Keep the images out while you set down the data exactly.
*** Data segment ***
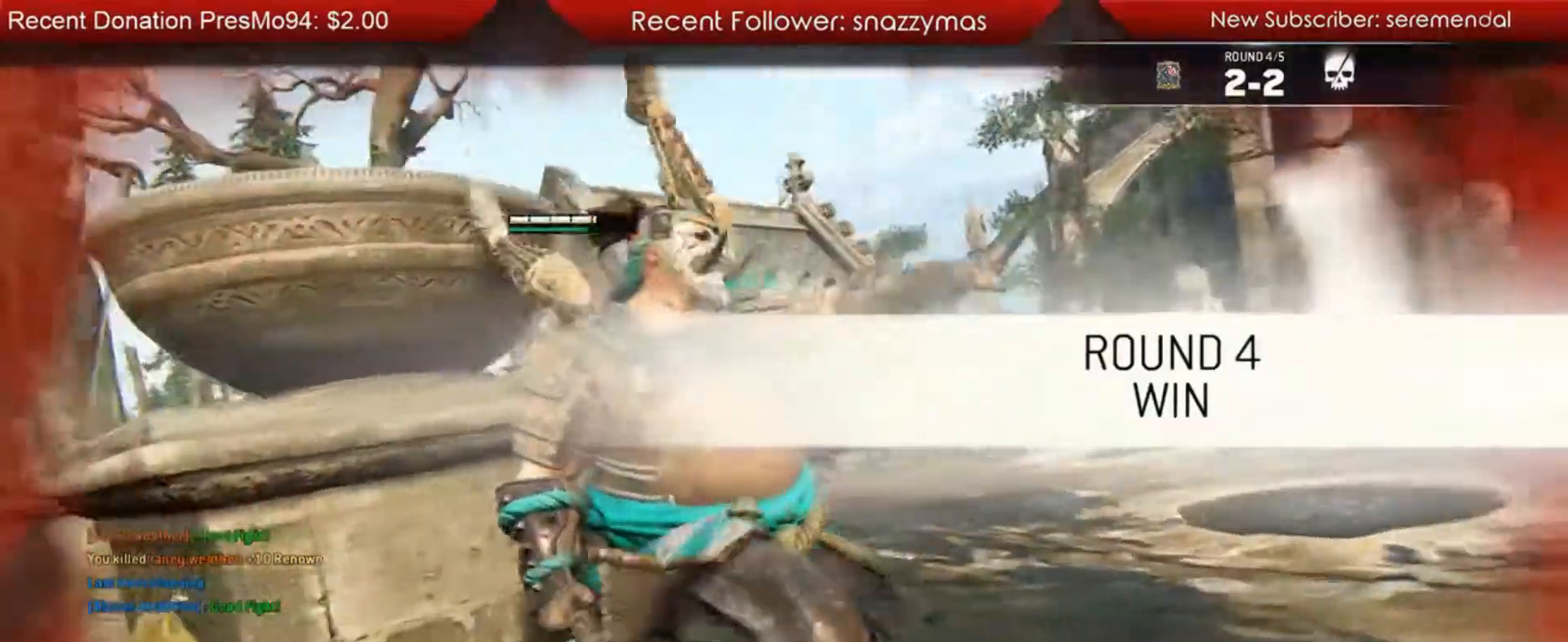
{"buttons": [], "left_stick": "center", "right_stick": "center", "events": [[50, "R2", "up"]]}
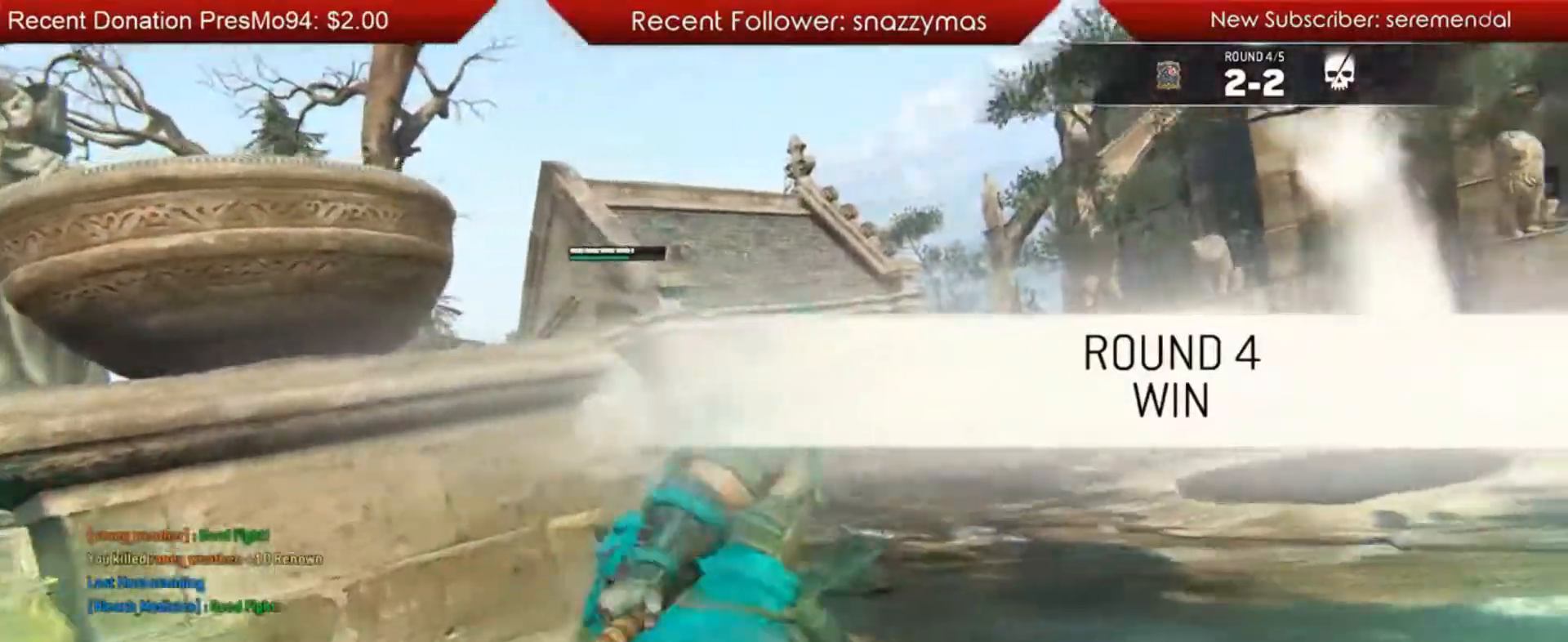
{"buttons": [], "left_stick": "center", "right_stick": "center", "events": []}
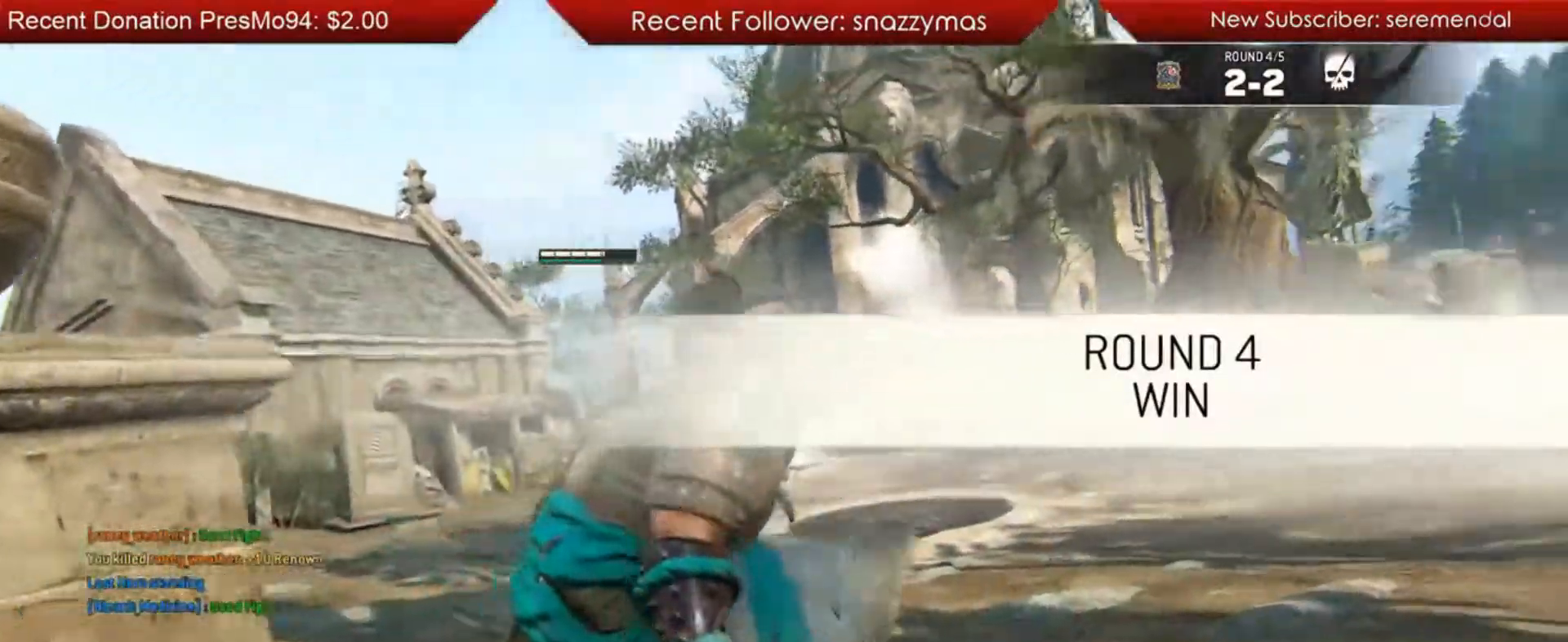
{"buttons": [], "left_stick": "center", "right_stick": "center", "events": []}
*** End of Data segment ***
Solution for this task:
{"buttons": [], "left_stick": "center", "right_stick": "center", "events": [[50, "R2", "up"]]}
{"buttons": [], "left_stick": "center", "right_stick": "center", "events": []}
{"buttons": [], "left_stick": "center", "right_stick": "center", "events": []}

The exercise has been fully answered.